(PROVIDED DATA Opens)
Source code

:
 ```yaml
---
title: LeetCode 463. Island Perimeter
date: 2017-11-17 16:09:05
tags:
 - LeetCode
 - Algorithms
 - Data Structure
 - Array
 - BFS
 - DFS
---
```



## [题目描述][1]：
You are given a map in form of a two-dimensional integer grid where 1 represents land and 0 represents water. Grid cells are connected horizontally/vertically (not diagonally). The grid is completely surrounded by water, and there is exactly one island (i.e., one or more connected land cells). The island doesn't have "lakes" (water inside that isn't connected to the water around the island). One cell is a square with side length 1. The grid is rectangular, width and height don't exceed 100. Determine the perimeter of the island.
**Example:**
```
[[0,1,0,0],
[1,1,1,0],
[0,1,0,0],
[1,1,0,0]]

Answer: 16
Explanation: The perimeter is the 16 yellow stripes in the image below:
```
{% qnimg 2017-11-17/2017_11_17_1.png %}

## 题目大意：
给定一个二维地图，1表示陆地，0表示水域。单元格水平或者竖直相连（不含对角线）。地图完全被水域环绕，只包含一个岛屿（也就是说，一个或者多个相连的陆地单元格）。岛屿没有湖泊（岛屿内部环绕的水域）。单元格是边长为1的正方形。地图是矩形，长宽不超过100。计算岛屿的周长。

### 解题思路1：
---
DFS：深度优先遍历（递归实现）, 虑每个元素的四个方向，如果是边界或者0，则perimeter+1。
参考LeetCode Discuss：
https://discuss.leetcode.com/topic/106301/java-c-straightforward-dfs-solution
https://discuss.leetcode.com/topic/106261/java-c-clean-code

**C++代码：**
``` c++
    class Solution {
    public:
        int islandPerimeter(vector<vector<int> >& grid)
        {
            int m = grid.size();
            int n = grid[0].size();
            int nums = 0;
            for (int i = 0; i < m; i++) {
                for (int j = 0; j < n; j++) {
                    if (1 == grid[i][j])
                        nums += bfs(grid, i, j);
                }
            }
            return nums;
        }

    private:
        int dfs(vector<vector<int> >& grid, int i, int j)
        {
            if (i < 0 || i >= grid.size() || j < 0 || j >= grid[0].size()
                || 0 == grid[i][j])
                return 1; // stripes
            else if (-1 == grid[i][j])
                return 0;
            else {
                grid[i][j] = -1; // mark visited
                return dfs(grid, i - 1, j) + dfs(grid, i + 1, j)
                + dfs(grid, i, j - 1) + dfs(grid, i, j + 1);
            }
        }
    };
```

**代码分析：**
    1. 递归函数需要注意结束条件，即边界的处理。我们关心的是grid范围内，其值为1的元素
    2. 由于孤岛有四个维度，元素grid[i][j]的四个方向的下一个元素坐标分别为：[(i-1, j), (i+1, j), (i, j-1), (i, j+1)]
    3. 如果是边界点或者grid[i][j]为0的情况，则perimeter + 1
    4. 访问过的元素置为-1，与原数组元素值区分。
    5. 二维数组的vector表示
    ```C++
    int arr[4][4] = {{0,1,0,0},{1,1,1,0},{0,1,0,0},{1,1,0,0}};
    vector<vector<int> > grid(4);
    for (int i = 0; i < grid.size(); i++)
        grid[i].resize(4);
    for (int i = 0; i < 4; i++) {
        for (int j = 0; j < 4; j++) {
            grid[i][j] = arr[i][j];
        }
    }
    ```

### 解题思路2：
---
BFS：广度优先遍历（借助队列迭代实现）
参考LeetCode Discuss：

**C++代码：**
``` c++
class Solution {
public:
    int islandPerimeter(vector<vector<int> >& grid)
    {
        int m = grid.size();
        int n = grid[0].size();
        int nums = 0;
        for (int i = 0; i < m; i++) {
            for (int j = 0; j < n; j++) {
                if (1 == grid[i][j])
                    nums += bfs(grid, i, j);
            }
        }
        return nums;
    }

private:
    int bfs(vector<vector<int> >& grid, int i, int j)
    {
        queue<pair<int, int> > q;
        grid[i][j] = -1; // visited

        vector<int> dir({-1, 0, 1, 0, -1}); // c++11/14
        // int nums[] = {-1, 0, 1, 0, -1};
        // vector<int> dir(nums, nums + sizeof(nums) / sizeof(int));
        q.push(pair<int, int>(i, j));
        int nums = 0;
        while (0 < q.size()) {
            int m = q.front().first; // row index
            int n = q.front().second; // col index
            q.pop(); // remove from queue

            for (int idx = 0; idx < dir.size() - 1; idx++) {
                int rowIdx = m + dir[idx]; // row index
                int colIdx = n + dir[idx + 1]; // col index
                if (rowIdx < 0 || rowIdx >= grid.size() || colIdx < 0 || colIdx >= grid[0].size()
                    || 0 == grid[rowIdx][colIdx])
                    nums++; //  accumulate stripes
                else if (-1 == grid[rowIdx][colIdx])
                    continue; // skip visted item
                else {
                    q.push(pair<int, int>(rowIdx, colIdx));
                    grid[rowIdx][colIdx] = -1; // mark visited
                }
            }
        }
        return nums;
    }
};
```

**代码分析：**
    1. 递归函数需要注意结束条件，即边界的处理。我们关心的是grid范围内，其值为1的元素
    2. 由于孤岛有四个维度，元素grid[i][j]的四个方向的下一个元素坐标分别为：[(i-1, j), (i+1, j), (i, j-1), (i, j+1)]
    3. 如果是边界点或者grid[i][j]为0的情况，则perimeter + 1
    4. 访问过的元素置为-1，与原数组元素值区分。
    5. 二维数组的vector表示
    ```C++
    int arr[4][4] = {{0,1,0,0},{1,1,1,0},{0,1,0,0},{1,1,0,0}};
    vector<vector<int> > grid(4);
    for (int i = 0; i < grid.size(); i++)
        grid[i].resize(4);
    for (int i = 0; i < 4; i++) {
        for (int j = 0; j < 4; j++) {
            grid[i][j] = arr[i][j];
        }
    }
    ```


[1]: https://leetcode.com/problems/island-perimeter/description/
(PROVIDED DATA Closes)
(PROVIDED DATA Opens)
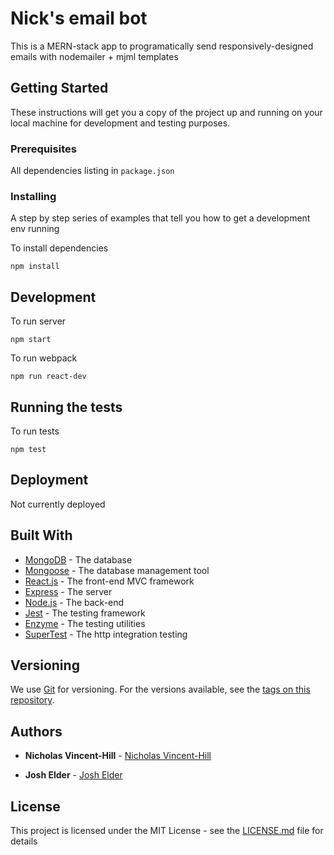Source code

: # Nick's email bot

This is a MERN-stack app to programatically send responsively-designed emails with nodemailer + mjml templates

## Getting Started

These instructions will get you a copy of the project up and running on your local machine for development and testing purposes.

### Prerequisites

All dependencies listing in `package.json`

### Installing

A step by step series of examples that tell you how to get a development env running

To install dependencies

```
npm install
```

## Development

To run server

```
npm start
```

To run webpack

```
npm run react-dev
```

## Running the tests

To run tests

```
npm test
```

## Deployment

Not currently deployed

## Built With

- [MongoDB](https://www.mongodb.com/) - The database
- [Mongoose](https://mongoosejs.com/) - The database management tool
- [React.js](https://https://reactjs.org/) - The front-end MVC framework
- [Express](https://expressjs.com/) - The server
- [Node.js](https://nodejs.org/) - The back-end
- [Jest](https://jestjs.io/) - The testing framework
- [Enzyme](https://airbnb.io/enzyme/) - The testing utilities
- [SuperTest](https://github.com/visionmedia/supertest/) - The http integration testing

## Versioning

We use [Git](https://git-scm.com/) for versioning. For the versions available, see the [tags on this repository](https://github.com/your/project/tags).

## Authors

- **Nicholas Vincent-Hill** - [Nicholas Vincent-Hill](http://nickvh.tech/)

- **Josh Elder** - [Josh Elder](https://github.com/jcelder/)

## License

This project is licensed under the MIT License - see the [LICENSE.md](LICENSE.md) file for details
(PROVIDED DATA Closes)
(PROVIDED DATA Opens)
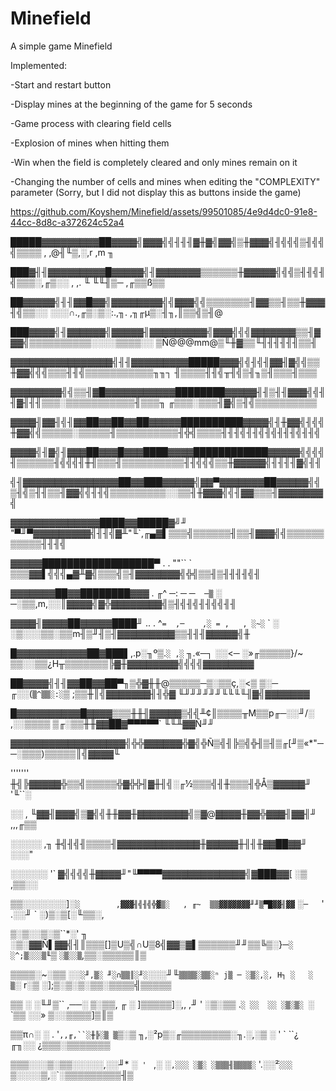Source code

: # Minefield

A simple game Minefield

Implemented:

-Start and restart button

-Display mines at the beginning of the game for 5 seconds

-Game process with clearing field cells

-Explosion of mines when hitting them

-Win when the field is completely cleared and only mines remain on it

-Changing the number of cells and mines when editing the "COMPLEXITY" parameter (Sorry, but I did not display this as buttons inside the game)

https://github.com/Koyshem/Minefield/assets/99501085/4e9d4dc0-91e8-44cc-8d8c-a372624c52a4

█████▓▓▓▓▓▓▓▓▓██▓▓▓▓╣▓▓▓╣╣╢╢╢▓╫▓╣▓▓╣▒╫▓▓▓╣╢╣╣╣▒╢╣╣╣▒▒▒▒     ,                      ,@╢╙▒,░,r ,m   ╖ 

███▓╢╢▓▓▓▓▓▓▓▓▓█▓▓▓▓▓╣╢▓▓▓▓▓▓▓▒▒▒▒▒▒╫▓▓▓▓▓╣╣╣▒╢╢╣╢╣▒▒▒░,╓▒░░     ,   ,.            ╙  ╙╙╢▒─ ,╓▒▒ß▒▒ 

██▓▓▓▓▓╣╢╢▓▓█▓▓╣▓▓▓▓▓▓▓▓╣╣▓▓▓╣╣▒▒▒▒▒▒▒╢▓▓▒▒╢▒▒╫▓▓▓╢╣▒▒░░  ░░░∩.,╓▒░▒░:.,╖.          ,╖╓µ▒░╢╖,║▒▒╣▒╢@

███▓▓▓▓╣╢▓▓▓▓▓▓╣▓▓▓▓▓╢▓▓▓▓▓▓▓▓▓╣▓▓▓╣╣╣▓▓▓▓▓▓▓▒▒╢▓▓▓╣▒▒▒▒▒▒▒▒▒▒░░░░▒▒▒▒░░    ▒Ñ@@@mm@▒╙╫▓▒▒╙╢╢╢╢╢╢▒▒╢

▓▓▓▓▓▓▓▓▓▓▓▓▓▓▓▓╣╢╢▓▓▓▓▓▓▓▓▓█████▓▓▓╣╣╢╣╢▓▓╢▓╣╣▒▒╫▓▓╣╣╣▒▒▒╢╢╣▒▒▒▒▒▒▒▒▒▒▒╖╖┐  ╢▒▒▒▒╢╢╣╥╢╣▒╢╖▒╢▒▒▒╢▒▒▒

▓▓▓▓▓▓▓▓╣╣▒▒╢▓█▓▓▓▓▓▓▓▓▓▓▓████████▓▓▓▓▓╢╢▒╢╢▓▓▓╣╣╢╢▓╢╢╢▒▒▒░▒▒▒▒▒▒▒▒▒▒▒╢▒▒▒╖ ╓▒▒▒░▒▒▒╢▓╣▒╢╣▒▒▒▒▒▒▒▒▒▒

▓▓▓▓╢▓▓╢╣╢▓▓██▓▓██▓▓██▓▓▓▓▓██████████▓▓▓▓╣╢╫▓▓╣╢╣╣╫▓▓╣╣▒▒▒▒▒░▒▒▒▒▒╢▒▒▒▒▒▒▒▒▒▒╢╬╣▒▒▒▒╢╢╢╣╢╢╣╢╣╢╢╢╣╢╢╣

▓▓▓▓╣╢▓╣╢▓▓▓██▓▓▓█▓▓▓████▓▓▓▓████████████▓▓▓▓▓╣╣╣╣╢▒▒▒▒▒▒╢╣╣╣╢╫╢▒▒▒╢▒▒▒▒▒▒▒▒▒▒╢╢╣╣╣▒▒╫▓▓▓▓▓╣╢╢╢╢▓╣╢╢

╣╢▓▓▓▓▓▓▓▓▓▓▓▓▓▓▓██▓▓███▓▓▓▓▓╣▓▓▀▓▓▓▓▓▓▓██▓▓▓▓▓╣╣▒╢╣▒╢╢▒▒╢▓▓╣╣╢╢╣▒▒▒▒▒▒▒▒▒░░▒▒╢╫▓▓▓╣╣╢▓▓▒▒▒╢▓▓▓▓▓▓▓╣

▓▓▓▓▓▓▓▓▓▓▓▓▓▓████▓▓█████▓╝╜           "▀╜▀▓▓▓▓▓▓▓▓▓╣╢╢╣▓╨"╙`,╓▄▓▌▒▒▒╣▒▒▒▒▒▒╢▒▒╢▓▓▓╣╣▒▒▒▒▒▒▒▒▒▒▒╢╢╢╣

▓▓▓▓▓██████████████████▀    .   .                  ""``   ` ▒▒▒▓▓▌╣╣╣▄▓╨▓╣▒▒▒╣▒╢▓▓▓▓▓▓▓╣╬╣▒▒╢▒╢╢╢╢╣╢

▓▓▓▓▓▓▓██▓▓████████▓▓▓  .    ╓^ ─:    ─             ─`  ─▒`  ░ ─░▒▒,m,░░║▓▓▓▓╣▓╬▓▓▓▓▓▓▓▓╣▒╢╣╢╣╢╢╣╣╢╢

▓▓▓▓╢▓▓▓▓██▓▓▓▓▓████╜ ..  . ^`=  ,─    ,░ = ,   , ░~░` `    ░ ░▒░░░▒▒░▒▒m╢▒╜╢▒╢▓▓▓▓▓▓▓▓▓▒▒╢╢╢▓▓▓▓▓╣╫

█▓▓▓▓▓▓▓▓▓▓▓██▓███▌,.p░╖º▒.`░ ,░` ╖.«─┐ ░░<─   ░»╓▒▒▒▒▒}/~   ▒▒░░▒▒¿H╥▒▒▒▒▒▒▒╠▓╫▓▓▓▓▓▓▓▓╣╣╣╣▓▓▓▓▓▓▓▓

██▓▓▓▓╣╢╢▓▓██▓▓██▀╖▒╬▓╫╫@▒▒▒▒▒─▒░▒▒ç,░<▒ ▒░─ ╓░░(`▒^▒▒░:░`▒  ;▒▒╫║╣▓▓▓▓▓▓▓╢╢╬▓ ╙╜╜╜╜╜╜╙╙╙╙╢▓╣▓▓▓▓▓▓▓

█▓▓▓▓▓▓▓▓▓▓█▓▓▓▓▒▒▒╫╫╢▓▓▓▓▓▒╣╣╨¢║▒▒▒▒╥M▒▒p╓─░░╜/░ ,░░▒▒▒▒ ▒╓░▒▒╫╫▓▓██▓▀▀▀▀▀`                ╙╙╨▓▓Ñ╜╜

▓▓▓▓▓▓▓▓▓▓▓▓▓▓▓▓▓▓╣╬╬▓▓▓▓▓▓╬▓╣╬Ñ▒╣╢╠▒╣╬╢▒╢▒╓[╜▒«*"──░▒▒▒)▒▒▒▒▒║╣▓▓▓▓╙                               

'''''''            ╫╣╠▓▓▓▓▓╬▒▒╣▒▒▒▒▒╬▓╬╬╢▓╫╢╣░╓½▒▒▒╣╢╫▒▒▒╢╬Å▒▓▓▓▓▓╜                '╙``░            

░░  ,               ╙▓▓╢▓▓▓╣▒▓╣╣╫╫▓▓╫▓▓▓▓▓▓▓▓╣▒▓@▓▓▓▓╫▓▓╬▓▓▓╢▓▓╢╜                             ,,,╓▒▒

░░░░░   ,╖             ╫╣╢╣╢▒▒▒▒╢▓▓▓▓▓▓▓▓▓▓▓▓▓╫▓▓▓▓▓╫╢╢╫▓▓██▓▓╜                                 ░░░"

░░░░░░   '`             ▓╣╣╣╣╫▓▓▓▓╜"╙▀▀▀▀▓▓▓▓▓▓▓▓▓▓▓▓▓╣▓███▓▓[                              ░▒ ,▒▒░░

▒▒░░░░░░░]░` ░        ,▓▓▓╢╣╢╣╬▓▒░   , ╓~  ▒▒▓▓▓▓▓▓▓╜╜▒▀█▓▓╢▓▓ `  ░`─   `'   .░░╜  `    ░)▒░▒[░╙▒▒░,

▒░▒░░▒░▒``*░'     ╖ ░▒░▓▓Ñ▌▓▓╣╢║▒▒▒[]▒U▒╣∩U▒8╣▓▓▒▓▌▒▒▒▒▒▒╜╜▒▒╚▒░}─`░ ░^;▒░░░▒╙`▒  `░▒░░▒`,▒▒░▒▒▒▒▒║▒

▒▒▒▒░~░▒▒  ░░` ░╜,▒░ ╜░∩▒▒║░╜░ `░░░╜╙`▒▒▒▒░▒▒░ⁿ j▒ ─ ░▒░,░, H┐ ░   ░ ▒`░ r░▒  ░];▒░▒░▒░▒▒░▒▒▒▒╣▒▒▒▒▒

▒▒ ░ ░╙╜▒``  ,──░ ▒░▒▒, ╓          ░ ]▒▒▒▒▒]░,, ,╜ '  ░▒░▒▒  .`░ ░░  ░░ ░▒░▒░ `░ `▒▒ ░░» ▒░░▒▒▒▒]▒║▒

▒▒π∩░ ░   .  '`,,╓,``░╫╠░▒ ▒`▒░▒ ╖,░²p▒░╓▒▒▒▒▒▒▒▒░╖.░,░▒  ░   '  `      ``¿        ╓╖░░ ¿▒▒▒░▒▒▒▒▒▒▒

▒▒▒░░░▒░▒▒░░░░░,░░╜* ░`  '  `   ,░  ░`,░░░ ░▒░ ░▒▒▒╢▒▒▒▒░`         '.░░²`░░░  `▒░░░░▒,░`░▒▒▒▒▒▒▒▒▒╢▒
(PROVIDED DATA Closes)
• **WHAT YOU NEED TO DO**:
Find the word "when" in the material, then list each line that holds it.

• **RESPONSE AREA**:
-Explosion of mines when hitting them
-Win when the field is completely cleared and only mines remain on it
-Changing the number of cells and mines when editing the "COMPLEXITY" parameter (Sorry, but I did not display this as buttons inside the game)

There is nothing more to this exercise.